--- WHAT TO DO ---
Write out each entry once more so that it matches the original exactly.

--- Page-level text extractions ---
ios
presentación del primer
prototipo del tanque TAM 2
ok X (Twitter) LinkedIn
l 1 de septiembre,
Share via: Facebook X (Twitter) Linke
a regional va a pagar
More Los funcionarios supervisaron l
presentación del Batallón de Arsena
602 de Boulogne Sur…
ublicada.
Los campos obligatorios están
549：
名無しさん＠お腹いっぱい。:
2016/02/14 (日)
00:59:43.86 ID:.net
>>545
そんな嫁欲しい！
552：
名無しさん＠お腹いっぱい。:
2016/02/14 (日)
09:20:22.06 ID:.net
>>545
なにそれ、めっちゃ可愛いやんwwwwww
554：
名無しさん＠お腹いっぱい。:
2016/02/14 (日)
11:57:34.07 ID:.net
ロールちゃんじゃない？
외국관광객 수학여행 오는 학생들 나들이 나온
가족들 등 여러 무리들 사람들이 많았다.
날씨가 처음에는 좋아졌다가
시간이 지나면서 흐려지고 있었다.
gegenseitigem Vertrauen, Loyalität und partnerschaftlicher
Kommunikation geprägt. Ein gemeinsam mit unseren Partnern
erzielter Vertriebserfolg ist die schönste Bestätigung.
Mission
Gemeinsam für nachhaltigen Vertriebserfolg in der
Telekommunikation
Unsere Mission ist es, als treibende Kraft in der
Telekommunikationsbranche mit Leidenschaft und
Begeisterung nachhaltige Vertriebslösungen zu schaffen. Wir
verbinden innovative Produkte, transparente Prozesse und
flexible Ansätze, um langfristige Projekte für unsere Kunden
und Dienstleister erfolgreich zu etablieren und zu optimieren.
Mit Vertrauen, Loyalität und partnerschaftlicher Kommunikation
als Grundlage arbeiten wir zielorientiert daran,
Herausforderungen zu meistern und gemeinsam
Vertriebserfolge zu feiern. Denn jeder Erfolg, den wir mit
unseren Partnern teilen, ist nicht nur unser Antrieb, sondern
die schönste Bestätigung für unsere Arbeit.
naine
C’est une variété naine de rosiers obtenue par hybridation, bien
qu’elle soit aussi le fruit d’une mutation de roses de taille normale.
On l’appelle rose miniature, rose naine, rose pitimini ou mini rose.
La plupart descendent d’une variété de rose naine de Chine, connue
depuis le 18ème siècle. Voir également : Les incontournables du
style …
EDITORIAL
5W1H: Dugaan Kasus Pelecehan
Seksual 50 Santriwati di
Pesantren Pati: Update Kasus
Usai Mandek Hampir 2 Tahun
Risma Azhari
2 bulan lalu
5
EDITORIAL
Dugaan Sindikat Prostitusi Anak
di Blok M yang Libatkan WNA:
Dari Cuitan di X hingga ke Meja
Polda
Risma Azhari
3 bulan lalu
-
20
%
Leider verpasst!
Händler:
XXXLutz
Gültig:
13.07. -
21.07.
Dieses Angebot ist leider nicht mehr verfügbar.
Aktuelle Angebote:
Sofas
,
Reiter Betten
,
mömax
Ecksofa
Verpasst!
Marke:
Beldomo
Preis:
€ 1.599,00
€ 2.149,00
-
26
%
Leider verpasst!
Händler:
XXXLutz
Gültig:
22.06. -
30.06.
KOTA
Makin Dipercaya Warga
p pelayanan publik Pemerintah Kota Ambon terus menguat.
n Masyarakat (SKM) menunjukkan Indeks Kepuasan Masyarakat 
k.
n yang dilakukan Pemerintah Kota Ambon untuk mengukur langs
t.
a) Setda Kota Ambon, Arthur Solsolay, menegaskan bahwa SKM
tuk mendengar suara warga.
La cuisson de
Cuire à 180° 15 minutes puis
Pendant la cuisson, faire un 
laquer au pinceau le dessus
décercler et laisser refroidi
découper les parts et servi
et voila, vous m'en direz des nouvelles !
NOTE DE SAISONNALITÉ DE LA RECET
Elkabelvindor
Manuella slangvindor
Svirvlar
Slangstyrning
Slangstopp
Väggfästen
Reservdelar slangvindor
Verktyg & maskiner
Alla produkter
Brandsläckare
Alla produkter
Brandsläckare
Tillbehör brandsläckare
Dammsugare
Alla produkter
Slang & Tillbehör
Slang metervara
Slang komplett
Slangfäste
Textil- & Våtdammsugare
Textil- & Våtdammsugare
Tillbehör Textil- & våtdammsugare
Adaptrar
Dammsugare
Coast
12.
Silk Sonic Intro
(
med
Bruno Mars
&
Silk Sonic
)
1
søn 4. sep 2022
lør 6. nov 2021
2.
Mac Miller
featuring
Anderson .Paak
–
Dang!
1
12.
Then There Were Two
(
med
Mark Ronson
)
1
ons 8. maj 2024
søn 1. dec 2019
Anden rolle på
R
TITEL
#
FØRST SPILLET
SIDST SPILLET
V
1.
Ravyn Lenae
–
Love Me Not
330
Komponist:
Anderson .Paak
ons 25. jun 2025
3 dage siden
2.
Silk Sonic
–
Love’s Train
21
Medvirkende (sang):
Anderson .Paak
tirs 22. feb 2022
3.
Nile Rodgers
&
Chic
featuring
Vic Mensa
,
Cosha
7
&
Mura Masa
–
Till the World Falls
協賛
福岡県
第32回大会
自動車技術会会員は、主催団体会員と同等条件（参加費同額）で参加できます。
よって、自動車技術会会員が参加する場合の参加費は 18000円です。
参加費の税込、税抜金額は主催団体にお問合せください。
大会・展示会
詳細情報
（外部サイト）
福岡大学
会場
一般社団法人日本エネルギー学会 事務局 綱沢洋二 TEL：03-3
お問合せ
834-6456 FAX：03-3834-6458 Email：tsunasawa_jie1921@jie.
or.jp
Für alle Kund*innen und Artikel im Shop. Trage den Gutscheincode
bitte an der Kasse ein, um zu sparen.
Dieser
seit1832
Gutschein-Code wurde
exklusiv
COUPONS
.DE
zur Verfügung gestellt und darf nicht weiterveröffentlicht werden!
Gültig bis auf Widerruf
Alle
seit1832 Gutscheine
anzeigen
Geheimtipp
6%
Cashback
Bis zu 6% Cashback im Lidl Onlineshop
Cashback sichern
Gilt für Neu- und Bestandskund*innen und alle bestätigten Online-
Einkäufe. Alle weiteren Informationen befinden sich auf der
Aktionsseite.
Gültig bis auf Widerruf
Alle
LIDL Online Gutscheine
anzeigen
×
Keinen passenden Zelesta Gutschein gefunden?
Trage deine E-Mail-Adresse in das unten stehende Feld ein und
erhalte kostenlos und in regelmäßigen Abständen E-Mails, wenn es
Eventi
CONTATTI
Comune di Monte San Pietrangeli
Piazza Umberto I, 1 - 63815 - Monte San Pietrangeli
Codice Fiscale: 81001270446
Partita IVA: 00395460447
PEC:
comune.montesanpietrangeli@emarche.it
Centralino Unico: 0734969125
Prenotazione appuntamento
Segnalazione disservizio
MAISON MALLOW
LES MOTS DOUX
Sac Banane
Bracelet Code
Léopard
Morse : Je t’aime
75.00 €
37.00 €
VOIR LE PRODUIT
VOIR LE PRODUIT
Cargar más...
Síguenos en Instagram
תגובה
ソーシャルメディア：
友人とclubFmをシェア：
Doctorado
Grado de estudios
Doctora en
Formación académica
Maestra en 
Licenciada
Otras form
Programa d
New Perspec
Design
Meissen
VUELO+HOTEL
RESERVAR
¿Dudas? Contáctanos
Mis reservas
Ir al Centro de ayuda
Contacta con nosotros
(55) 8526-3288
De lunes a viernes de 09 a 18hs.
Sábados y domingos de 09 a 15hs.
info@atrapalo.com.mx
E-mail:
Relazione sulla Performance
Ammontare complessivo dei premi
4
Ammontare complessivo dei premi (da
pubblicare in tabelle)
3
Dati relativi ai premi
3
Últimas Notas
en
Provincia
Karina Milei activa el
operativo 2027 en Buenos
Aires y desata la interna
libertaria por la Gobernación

--- ANSWER SPACE ---
ios
presentación del primer
prototipo del tanque TAM 2
ok X (Twitter) LinkedIn
l 1 de septiembre,
Share via: Facebook X (Twitter) Linke
a regional va a pagar
More Los funcionarios supervisaron l
presentación del Batallón de Arsena
602 de Boulogne Sur…
ublicada.
Los campos obligatorios están
549：
名無しさん＠お腹いっぱい。:
2016/02/14 (日)
00:59:43.86 ID:.net
>>545
そんな嫁欲しい！
552：
名無しさん＠お腹いっぱい。:
2016/02/14 (日)
09:20:22.06 ID:.net
>>545
なにそれ、めっちゃ可愛いやんwwwwww
554：
名無しさん＠お腹いっぱい。:
2016/02/14 (日)
11:57:34.07 ID:.net
ロールちゃんじゃない？
외국관광객 수학여행 오는 학생들 나들이 나온
가족들 등 여러 무리들 사람들이 많았다.
날씨가 처음에는 좋아졌다가
시간이 지나면서 흐려지고 있었다.
gegenseitigem Vertrauen, Loyalität und partnerschaftlicher
Kommunikation geprägt. Ein gemeinsam mit unseren Partnern
erzielter Vertriebserfolg ist die schönste Bestätigung.
Mission
Gemeinsam für nachhaltigen Vertriebserfolg in der
Telekommunikation
Unsere Mission ist es, als treibende Kraft in der
Telekommunikationsbranche mit Leidenschaft und
Begeisterung nachhaltige Vertriebslösungen zu schaffen. Wir
verbinden innovative Produkte, transparente Prozesse und
flexible Ansätze, um langfristige Projekte für unsere Kunden
und Dienstleister erfolgreich zu etablieren und zu optimieren.
Mit Vertrauen, Loyalität und partnerschaftlicher Kommunikation
als Grundlage arbeiten wir zielorientiert daran,
Herausforderungen zu meistern und gemeinsam
Vertriebserfolge zu feiern. Denn jeder Erfolg, den wir mit
unseren Partnern teilen, ist nicht nur unser Antrieb, sondern
die schönste Bestätigung für unsere Arbeit.
naine
C’est une variété naine de rosiers obtenue par hybridation, bien
qu’elle soit aussi le fruit d’une mutation de roses de taille normale.
On l’appelle rose miniature, rose naine, rose pitimini ou mini rose.
La plupart descendent d’une variété de rose naine de Chine, connue
depuis le 18ème siècle. Voir également : Les incontournables du
style …
EDITORIAL
5W1H: Dugaan Kasus Pelecehan
Seksual 50 Santriwati di
Pesantren Pati: Update Kasus
Usai Mandek Hampir 2 Tahun
Risma Azhari
2 bulan lalu
5
EDITORIAL
Dugaan Sindikat Prostitusi Anak
di Blok M yang Libatkan WNA:
Dari Cuitan di X hingga ke Meja
Polda
Risma Azhari
3 bulan lalu
-
20
%
Leider verpasst!
Händler:
XXXLutz
Gültig:
13.07. -
21.07.
Dieses Angebot ist leider nicht mehr verfügbar.
Aktuelle Angebote:
Sofas
,
Reiter Betten
,
mömax
Ecksofa
Verpasst!
Marke:
Beldomo
Preis:
€ 1.599,00
€ 2.149,00
-
26
%
Leider verpasst!
Händler:
XXXLutz
Gültig:
22.06. -
30.06.
KOTA
Makin Dipercaya Warga
p pelayanan publik Pemerintah Kota Ambon terus menguat.
n Masyarakat (SKM) menunjukkan Indeks Kepuasan Masyarakat 
k.
n yang dilakukan Pemerintah Kota Ambon untuk mengukur langs
t.
a) Setda Kota Ambon, Arthur Solsolay, menegaskan bahwa SKM
tuk mendengar suara warga.
La cuisson de
Cuire à 180° 15 minutes puis
Pendant la cuisson, faire un 
laquer au pinceau le dessus
décercler et laisser refroidi
découper les parts et servi
et voila, vous m'en direz des nouvelles !
NOTE DE SAISONNALITÉ DE LA RECET
Elkabelvindor
Manuella slangvindor
Svirvlar
Slangstyrning
Slangstopp
Väggfästen
Reservdelar slangvindor
Verktyg & maskiner
Alla produkter
Brandsläckare
Alla produkter
Brandsläckare
Tillbehör brandsläckare
Dammsugare
Alla produkter
Slang & Tillbehör
Slang metervara
Slang komplett
Slangfäste
Textil- & Våtdammsugare
Textil- & Våtdammsugare
Tillbehör Textil- & våtdammsugare
Adaptrar
Dammsugare
Coast
12.
Silk Sonic Intro
(
med
Bruno Mars
&
Silk Sonic
)
1
søn 4. sep 2022
lør 6. nov 2021
2.
Mac Miller
featuring
Anderson .Paak
–
Dang!
1
12.
Then There Were Two
(
med
Mark Ronson
)
1
ons 8. maj 2024
søn 1. dec 2019
Anden rolle på
R
TITEL
#
FØRST SPILLET
SIDST SPILLET
V
1.
Ravyn Lenae
–
Love Me Not
330
Komponist:
Anderson .Paak
ons 25. jun 2025
3 dage siden
2.
Silk Sonic
–
Love’s Train
21
Medvirkende (sang):
Anderson .Paak
tirs 22. feb 2022
3.
Nile Rodgers
&
Chic
featuring
Vic Mensa
,
Cosha
7
&
Mura Masa
–
Till the World Falls
協賛
福岡県
第32回大会
自動車技術会会員は、主催団体会員と同等条件（参加費同額）で参加できます。
よって、自動車技術会会員が参加する場合の参加費は 18000円です。
参加費の税込、税抜金額は主催団体にお問合せください。
大会・展示会
詳細情報
（外部サイト）
福岡大学
会場
一般社団法人日本エネルギー学会 事務局 綱沢洋二 TEL：03-3
お問合せ
834-6456 FAX：03-3834-6458 Email：tsunasawa_jie1921@jie.
or.jp
Für alle Kund*innen und Artikel im Shop. Trage den Gutscheincode
bitte an der Kasse ein, um zu sparen.
Dieser
seit1832
Gutschein-Code wurde
exklusiv
COUPONS
.DE
zur Verfügung gestellt und darf nicht weiterveröffentlicht werden!
Gültig bis auf Widerruf
Alle
seit1832 Gutscheine
anzeigen
Geheimtipp
6%
Cashback
Bis zu 6% Cashback im Lidl Onlineshop
Cashback sichern
Gilt für Neu- und Bestandskund*innen und alle bestätigten Online-
Einkäufe. Alle weiteren Informationen befinden sich auf der
Aktionsseite.
Gültig bis auf Widerruf
Alle
LIDL Online Gutscheine
anzeigen
×
Keinen passenden Zelesta Gutschein gefunden?
Trage deine E-Mail-Adresse in das unten stehende Feld ein und
erhalte kostenlos und in regelmäßigen Abständen E-Mails, wenn es
Eventi
CONTATTI
Comune di Monte San Pietrangeli
Piazza Umberto I, 1 - 63815 - Monte San Pietrangeli
Codice Fiscale: 81001270446
Partita IVA: 00395460447
PEC:
comune.montesanpietrangeli@emarche.it
Centralino Unico: 0734969125
Prenotazione appuntamento
Segnalazione disservizio
MAISON MALLOW
LES MOTS DOUX
Sac Banane
Bracelet Code
Léopard
Morse : Je t’aime
75.00 €
37.00 €
VOIR LE PRODUIT
VOIR LE PRODUIT
Cargar más...
Síguenos en Instagram
תגובה
ソーシャルメディア：
友人とclubFmをシェア：
Doctorado
Grado de estudios
Doctora en
Formación académica
Maestra en 
Licenciada
Otras form
Programa d
New Perspec
Design
Meissen
VUELO+HOTEL
RESERVAR
¿Dudas? Contáctanos
Mis reservas
Ir al Centro de ayuda
Contacta con nosotros
(55) 8526-3288
De lunes a viernes de 09 a 18hs.
Sábados y domingos de 09 a 15hs.
info@atrapalo.com.mx
E-mail:
Relazione sulla Performance
Ammontare complessivo dei premi
4
Ammontare complessivo dei premi (da
pubblicare in tabelle)
3
Dati relativi ai premi
3
Últimas Notas
en
Provincia
Karina Milei activa el
operativo 2027 en Buenos
Aires y desata la interna
libertaria por la Gobernación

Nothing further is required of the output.